Derby-Boykotteure ziehen positives Fazit
20.09.2010 | 14:23 Uhr 2010-09-20T14:23:00+0200
Dortmund.Nicht nur sportlich war das Derby beim FC Schalke 04 ein Erfolg. Auch der Boykott wegen zu hoher Eintrittspreise sei sehr gut verlaufen, sagen zumindest die Organisatoren und ziehen ein positives Fazit ihrer Aktion, die nun auf ganz Deutschland ausgeweitet werden soll.
Die Wunschvorstellung der Derby-Boykotteure, die mit ihrem Fernbleiben gegen die hohen Eintrittspreise auf Schalke protestieren wollten, ist nicht ganz eingetroffen. „Man hat kein Beton gesehen“, sagt ein Augenzeuge, der in der Arena war. Das sieht auch Boykott-Sprecher Daniel Lörcher so: „Der Boykott war ein Erfolg. Im Gästeblock gab es große Lücken.“
Die waren allerdings nur für das geschulte Fan-Auge sichtbar. So blieben im Gästebereich etwa die Nottreppen frei, was bei ausverkaufen Derbys nicht der Fall ist. Auch hatten die Gäste-Fans in ihrem Block deutlich mehr Bewegungsfreiheit als sonst. Ein Fotograf berichtet zudem, dass im Sitzplatzbereich zahlreiche leere Sitzschalen zu sehen gewesen seien. „Und im Oberrang saßen viele Polizisten auf den freien Plätzen“, berichtet er.
Public Viewing abgesagt
Zu einem perfekten Boykott hätte noch das geplante Public Viewing im Stadion Rote Erde gefehlt. Das scheiterte aber an zu hohen Sicherheits-Auflagen. Die Stadt hatte aufgrund einer Empfehlung der Polizei 125 professionelle Ordner für das Public Viewing gefordert - nicht machbar für die Organisatoren.

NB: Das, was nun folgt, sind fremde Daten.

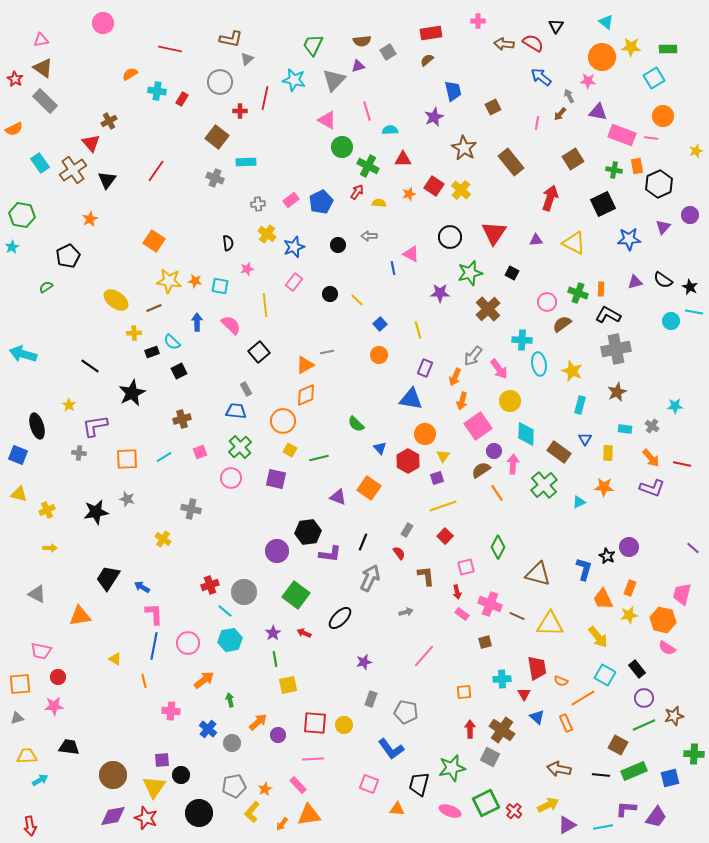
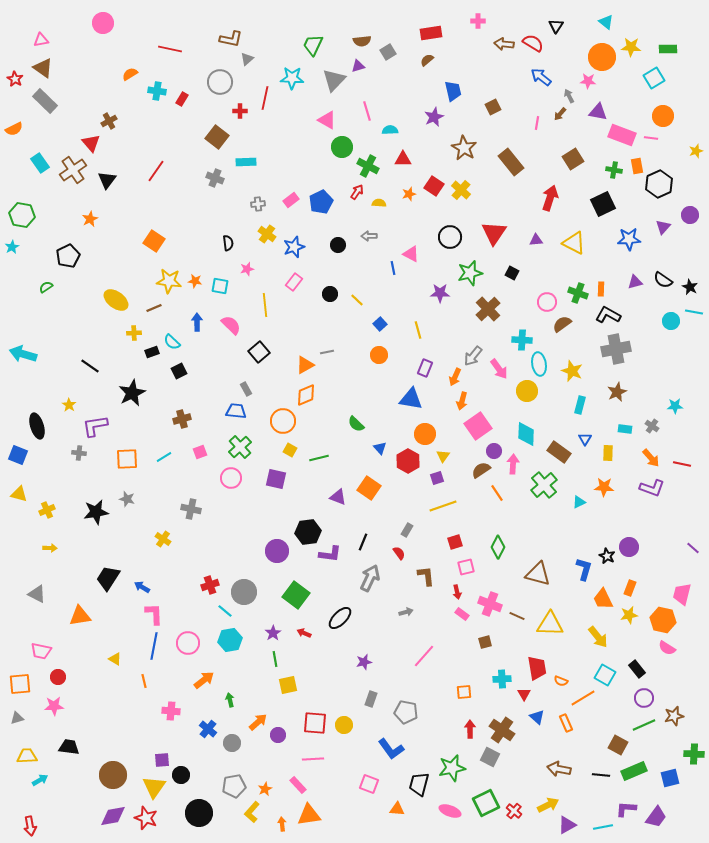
cyan star at (294, 80): moved 2 px left, 2 px up; rotated 10 degrees counterclockwise
yellow circle at (510, 401): moved 17 px right, 10 px up
red square at (445, 536): moved 10 px right, 6 px down; rotated 28 degrees clockwise
orange arrow at (282, 824): rotated 136 degrees clockwise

Doch auch ohne gemeinschaftliches Derby-Erlebnis ist Lörcher zufrieden: „Das war genau richtig so.“ Jetzt gelte es, das Projekt „Kein Zwanni für nen Steher“ weiter voranzubringen. Die Organisatoren wollen jetzt verstärkt bei Fans anderer Vereine dafür werben, sich dem Protest anzuschließen.
18:51
super-aktion,die bundesweites medien fanecho fand.
jeder im stadion sah und hörte (auch die uge),daß da genau die fehlten,die jedes spiel zu einem erlebnis machen.
jetzt muß man dieses thema weiter voranbringen..weitere solidaritätsaktionen sind gefragt...die clubs können das anliegen nicht ignorieren,dazu sind medien und öffentlichkeit zu sensibel in deutschland.
superschade,daß nicht blaue und gelbe ZUSAMMEN was gemacht haben,die wirkung wäre noch größer gewesen.
im übrigen zeigen im modellversuch 5.liga auch die essener fans (wersestadion ahlen),daß massiver protest etwas ändern kann.
08:08
So verständlich die Boykott-Idee auch war, sie ist meiner Meinung nach gescheitert. Dafür war der Gästeblock doch einfach noch viel zu gut gefüllt. Nur weil man die Treppenaufgänge noch sehen konnte, wird das schon als Erfolg verkauft?
Normalerweise müssen die Treppen aus Sicherheitsgründen per se freigehalten werden.
Nebenbei, die Wolfsburger z.B. wären schon froh gewesen überhaupt mal so viele Auswärtsfans in unserer Arena zu sehen.